Over time a stock’s price can run up into the hundreds of dollars if things are going well. Many companies opt to enact a stock split that reduces the share price and makes it more accessible to retail investors. Other companies prefer to leave their share price high often to induce the perception of a premium investment.
This second scenario can deter some investors from buying a stock that has a high price tag. But these stocks shouldn’t be dismissed. Sometimes buying even a few shares of a high-priced stock can lead to better returns than buying a lot of shares of low-priced stocks just because it feels good to have more shares.
Let’s take a look at a few examples of stocks that come with hefty share prices but are still well worth the investment.
What Makes Parker-Hannifin a Good Stock?
Parker-Hannifin (NYSE:PH) is an S&P 500 industrial company that sells motion and control systems to a range of aerospace and commercial customers. The products are used to control the flow of gas and liquids in various hydraulic equipment and vehicles.
Parker-Hannifin is trading around $270 per share and hasn’t issued a stock split since a 3-for-2 split in October 2007. What makes it a buy at this level?
For starters, Parker-Hannifin has one of the strongest balance sheets in the industrial sector. This has allowed it to weather the recent economic storm and will enable it to capitalize on growth opportunities as the global economy improves. Operating from a position of financial strength has also supported the company’s decorated dividend hike history.

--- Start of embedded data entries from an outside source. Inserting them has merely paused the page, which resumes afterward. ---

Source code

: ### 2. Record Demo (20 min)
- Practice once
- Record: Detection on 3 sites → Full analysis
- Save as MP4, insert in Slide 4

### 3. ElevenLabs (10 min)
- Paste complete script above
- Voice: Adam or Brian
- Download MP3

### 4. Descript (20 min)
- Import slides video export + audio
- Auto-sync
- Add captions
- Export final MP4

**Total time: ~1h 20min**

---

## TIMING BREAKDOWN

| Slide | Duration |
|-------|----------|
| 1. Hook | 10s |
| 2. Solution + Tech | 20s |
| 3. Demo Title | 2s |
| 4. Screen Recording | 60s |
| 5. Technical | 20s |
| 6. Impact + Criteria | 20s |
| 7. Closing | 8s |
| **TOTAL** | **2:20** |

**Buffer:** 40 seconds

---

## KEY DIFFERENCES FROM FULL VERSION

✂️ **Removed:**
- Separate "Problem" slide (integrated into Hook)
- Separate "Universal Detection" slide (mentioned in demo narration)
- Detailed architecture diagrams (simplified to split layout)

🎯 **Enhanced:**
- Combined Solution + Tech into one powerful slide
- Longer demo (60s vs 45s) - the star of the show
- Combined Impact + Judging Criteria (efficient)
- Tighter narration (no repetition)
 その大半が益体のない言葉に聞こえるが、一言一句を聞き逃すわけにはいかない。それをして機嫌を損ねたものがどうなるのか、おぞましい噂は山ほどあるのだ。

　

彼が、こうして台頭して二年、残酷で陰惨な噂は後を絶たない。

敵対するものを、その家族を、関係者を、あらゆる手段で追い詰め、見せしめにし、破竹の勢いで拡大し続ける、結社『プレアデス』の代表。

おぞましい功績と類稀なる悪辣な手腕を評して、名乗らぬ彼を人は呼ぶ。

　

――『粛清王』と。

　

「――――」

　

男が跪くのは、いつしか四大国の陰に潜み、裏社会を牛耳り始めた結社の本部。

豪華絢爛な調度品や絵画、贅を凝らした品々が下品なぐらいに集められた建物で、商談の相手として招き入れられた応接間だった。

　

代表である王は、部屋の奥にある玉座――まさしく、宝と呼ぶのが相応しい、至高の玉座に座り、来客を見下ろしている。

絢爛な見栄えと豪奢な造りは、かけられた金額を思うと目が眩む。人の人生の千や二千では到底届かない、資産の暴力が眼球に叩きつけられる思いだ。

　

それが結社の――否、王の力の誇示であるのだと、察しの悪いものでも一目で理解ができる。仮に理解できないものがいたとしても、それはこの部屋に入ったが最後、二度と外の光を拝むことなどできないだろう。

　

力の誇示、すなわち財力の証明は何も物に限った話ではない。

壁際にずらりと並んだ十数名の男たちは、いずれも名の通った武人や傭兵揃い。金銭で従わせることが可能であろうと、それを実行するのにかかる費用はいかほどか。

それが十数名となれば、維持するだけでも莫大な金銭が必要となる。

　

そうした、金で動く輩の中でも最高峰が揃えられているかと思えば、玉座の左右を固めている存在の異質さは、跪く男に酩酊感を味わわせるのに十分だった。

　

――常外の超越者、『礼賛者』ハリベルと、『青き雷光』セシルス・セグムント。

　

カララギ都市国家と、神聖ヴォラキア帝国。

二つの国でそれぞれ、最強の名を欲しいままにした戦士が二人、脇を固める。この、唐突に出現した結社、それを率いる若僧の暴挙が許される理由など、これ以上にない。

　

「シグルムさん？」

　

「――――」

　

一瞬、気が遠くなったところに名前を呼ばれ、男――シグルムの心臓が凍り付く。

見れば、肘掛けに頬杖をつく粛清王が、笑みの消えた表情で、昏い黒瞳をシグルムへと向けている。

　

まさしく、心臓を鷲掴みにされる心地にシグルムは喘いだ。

Investing in Parker-Hannifin is akin to investing in a rebound in the industrial economy. Like Caterpillar, the stock is commonly viewed as a bellwether of global industrial activity because its end markets include virtually every corner of the industrial sector from aerospace and automobiles to construction and refrigeration. As a provider of technologies that are always in demand, Parker-Hannifin is an indirect way to play a recovery in transportation, construction, energy, and agriculture all in one stock.
Why is Allegany Stock Worth the Price?
Alleghany Corporation (NYSE:Y) has a share price that is well above $500, but is worth every penny. The New-York-based property and casualty (P&C) insurance company generates most of its revenue from reinsurance policy premiums through its key TransRe subsidiary.